▸ Text segment:
==*==

To enable a detailed description of the various physical and chemical phenomena associated with soot formation, laminar counterflow flames measured at KIT are modeled with a discrete sectional method (DSM)-based soot model by the TU/e group. The current mono-variate sectional soot model [8] considers a discretized representation of the soot particle size distribution function (PSDF) in the particles’ volume space, and for each representative particle size (section), a transport equation for soot scalar (mass fraction) is solved. Furthermore, contributions of soot formation sub-processes such as nucleation, PAH-condensation, surface growth, oxidation, and coagulation are included in the soot model.

The group at TU Darmstadt is developing Quadrature-based Moment Methods (QbMM) [9] to describe the soot particle formation and evolution.  In QbMM the PSDF is not solved directly but is approximated by solving only transport equations for its low-orders moments.

==*==

▸ Data records:
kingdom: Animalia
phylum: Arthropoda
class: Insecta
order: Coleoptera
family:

==*==

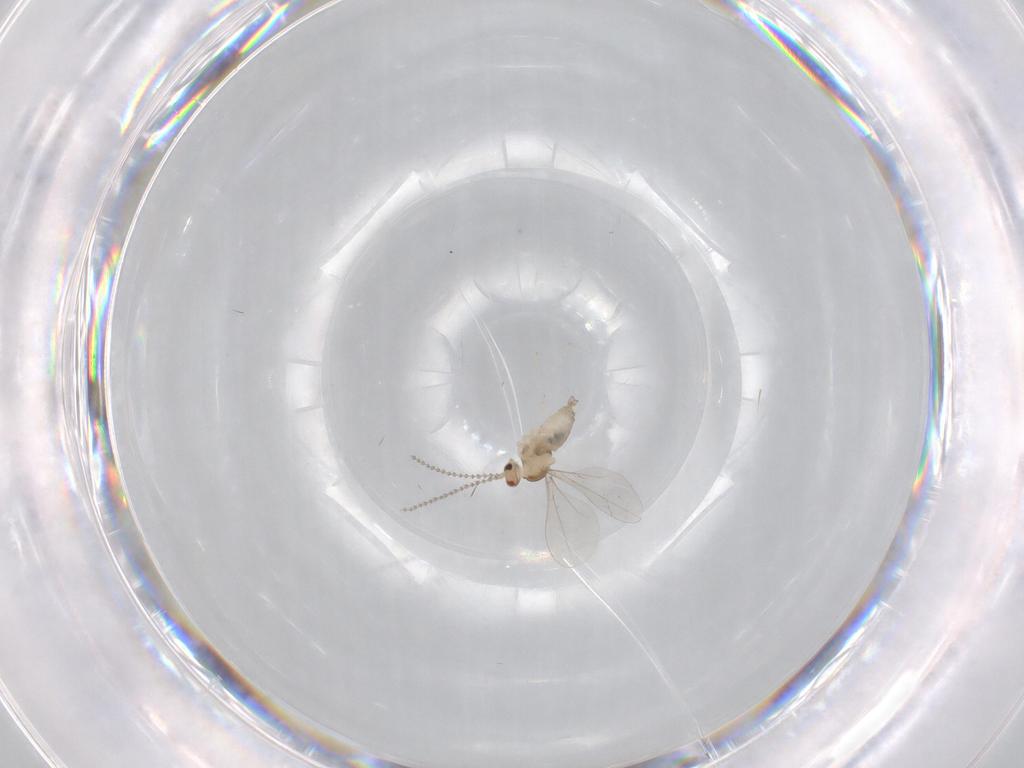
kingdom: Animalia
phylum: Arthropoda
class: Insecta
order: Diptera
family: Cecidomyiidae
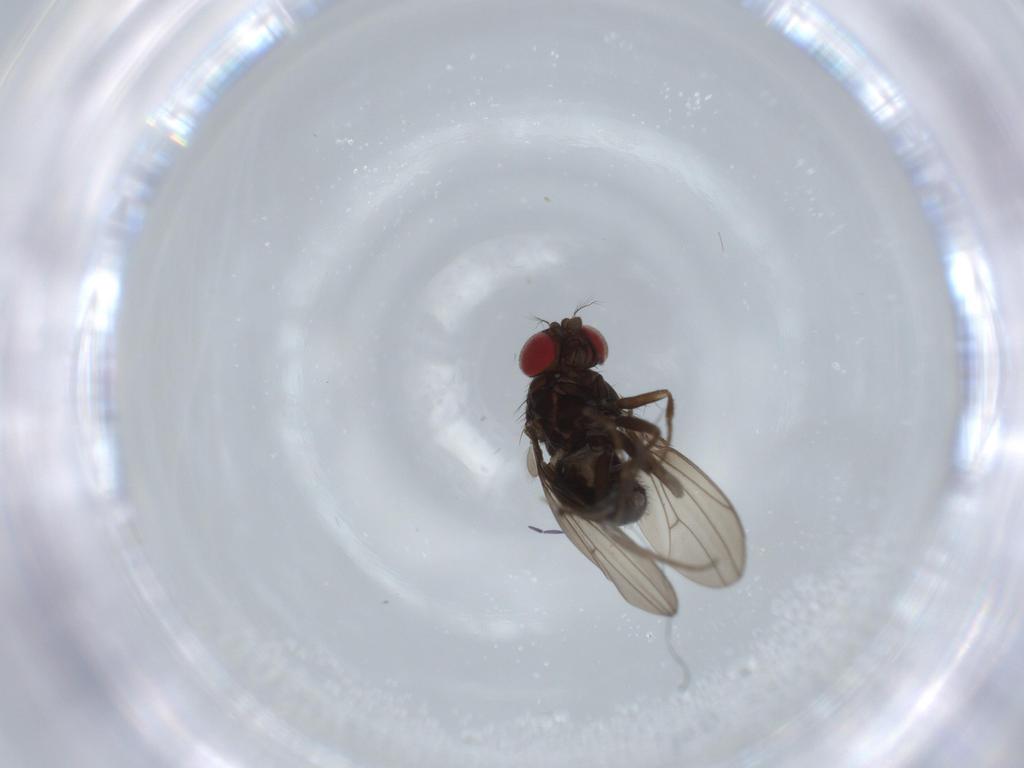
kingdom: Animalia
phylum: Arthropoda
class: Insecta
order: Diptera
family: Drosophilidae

==*==

▸ What is asked:
a) Decide whether each statement agrees with the soot modeling passage above. Answer yes or no for each, and quote the words of the passage that decide it.
(i) The sectional soot model solves a transport equation for soot mass fraction for each section.
(ii) In QbMM, the PSDF is solved directly.
(iii) The laminar counterflow flames were measured at TU Darmstadt.
b) According to the soot modeling passage above, which soot formation sub-processes does the sectional soot model include?

▸ Exercise solutions:
a)
(i) Yes: "for each representative particle size (section), a transport equation for soot scalar (mass fraction) is solved"
(ii) No: "In QbMM the PSDF is not solved directly but is approximated by solving only transport equations for its low-orders moments"
(iii) No: "laminar counterflow flames measured at KIT are modeled"

b) Nucleation, PAH-condensation, surface growth, oxidation, and coagulation.